Stored records:
════════════════════

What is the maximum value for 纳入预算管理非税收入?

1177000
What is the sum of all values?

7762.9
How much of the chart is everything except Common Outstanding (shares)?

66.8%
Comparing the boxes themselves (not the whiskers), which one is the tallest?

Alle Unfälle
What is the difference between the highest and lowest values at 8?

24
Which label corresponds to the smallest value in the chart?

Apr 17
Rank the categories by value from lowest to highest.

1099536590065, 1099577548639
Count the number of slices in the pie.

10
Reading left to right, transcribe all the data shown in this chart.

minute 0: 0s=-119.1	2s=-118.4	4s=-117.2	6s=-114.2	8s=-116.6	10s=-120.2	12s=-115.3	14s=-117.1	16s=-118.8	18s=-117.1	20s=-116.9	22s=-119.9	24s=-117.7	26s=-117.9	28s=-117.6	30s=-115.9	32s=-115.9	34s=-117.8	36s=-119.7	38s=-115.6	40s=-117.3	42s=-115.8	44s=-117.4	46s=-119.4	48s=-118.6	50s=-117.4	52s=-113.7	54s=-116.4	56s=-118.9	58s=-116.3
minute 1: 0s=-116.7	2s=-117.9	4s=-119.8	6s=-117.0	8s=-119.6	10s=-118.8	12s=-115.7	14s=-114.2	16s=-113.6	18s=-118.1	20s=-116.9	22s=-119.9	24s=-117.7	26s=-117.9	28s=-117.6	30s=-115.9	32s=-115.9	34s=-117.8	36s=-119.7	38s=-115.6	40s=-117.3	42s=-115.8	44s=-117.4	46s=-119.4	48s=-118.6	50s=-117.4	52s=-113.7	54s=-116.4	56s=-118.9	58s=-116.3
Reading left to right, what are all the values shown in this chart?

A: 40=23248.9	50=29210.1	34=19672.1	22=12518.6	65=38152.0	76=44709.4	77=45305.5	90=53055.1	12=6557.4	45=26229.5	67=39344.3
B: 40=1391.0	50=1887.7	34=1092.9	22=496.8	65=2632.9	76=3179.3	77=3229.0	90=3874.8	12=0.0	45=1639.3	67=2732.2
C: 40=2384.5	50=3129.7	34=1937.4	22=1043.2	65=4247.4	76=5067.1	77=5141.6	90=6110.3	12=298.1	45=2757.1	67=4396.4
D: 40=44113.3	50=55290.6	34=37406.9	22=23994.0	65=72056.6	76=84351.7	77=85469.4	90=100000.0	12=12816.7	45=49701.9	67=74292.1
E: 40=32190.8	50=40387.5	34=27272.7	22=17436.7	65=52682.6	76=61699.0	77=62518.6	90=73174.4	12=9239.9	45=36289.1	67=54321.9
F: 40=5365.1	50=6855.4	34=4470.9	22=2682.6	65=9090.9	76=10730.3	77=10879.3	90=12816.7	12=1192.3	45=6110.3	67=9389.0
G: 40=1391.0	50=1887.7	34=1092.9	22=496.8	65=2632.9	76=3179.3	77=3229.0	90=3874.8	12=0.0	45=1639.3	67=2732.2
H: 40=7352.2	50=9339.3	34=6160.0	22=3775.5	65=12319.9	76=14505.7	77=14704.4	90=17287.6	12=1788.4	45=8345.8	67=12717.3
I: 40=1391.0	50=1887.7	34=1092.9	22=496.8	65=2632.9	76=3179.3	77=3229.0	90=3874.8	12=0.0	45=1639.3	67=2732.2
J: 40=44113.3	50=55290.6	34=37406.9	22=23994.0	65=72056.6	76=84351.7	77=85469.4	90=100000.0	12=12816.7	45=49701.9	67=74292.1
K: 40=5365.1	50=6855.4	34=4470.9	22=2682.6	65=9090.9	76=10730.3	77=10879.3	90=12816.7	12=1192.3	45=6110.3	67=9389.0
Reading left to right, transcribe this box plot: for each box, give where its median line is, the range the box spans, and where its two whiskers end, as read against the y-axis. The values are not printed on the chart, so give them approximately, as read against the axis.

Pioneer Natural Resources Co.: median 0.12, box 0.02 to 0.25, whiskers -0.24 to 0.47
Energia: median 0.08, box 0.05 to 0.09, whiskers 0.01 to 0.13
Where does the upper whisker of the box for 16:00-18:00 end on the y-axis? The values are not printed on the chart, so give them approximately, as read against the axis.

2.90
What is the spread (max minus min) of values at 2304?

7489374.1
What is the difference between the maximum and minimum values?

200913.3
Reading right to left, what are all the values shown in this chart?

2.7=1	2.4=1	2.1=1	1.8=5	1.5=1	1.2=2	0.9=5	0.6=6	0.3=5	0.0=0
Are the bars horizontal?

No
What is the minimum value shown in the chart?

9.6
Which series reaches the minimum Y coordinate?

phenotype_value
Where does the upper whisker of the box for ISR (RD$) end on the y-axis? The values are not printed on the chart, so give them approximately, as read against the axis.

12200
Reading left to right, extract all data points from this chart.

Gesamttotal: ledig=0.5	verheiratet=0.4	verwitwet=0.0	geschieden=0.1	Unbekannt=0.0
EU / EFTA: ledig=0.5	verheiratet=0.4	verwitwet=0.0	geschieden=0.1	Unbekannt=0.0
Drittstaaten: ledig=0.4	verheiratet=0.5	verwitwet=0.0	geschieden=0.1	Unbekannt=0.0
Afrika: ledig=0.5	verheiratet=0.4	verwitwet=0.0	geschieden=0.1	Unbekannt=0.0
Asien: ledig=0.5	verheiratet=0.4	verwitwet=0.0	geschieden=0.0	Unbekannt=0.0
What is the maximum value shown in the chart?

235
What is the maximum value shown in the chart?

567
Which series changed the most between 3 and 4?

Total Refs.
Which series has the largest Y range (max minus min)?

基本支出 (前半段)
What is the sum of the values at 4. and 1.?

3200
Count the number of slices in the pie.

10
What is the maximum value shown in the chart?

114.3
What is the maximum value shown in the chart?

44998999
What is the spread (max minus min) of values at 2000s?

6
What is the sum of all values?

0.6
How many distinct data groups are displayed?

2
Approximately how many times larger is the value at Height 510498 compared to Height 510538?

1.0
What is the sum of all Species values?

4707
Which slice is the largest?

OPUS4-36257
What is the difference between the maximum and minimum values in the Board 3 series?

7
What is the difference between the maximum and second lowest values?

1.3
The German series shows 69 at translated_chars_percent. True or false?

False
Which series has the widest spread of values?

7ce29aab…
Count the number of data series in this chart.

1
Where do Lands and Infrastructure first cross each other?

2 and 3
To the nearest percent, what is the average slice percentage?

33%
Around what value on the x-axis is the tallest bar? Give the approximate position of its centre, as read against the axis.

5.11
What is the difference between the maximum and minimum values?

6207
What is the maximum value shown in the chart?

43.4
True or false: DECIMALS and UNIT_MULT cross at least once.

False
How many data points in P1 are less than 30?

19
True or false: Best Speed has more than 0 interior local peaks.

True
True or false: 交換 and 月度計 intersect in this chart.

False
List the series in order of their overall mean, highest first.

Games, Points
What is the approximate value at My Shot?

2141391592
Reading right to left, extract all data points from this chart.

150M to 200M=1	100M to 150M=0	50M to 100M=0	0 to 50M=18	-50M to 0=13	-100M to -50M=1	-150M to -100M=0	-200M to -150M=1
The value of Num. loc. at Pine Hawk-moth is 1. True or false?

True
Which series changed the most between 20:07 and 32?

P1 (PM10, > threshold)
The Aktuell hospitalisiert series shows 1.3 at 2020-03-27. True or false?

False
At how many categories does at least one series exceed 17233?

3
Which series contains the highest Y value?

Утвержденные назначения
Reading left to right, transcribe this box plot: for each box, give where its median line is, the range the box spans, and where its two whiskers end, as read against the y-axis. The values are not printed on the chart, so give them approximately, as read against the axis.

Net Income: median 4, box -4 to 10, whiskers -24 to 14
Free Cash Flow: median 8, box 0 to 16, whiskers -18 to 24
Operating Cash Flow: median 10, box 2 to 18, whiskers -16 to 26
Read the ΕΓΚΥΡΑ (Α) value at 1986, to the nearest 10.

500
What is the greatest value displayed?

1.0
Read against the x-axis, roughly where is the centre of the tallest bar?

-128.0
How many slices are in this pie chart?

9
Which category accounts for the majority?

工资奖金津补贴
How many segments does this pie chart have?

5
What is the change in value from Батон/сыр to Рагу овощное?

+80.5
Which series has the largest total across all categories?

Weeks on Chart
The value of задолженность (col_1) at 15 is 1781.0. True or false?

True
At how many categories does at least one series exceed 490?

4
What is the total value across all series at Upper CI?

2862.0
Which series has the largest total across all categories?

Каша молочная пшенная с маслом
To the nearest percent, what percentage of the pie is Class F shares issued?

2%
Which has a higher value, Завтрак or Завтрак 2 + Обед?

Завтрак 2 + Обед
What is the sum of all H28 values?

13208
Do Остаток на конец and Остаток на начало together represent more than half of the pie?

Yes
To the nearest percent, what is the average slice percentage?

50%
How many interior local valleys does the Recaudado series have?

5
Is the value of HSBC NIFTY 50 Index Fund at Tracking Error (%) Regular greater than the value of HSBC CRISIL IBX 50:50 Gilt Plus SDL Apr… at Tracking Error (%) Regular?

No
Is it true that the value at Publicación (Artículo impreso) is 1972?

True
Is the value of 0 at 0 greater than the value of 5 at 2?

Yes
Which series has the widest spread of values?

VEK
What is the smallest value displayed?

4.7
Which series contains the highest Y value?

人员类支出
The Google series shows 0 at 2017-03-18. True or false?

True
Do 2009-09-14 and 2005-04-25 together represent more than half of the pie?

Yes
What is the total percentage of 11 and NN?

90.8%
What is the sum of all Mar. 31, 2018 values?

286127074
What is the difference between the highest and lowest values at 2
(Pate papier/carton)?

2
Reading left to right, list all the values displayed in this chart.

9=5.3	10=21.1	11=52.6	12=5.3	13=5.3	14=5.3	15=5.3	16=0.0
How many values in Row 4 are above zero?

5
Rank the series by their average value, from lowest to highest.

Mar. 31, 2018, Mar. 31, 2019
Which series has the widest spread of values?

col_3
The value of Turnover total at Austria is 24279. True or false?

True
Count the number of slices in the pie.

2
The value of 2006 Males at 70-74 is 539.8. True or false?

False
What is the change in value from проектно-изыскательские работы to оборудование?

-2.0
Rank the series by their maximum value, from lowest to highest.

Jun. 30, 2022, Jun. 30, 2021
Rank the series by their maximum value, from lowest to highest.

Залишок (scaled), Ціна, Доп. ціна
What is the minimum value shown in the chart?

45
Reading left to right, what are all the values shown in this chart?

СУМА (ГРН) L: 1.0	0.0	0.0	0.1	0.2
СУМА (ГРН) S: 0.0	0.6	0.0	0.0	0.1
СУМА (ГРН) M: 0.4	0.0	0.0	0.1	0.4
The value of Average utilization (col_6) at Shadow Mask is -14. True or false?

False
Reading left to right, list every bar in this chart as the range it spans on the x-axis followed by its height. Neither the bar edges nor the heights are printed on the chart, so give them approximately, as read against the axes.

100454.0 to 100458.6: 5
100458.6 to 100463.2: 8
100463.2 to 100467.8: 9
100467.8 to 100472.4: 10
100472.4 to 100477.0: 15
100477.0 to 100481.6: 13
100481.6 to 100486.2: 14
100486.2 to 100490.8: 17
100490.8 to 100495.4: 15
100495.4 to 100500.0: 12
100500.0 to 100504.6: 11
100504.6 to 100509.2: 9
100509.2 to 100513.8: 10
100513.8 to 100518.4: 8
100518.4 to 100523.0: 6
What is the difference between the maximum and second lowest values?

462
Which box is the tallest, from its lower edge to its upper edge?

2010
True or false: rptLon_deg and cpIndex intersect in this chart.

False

════════════════════

• Work order
Filter the listing above down to the lines that contain the string "difference", and treat case as significant.

• Completed task
What is the difference between the highest and lowest values at 8?
What is the difference between the maximum and minimum values?
What is the difference between the maximum and minimum values in the Board 3 series?
What is the difference between the maximum and second lowest values?
What is the difference between the maximum and minimum values?
What is the difference between the highest and lowest values at 2
What is the difference between the maximum and second lowest values?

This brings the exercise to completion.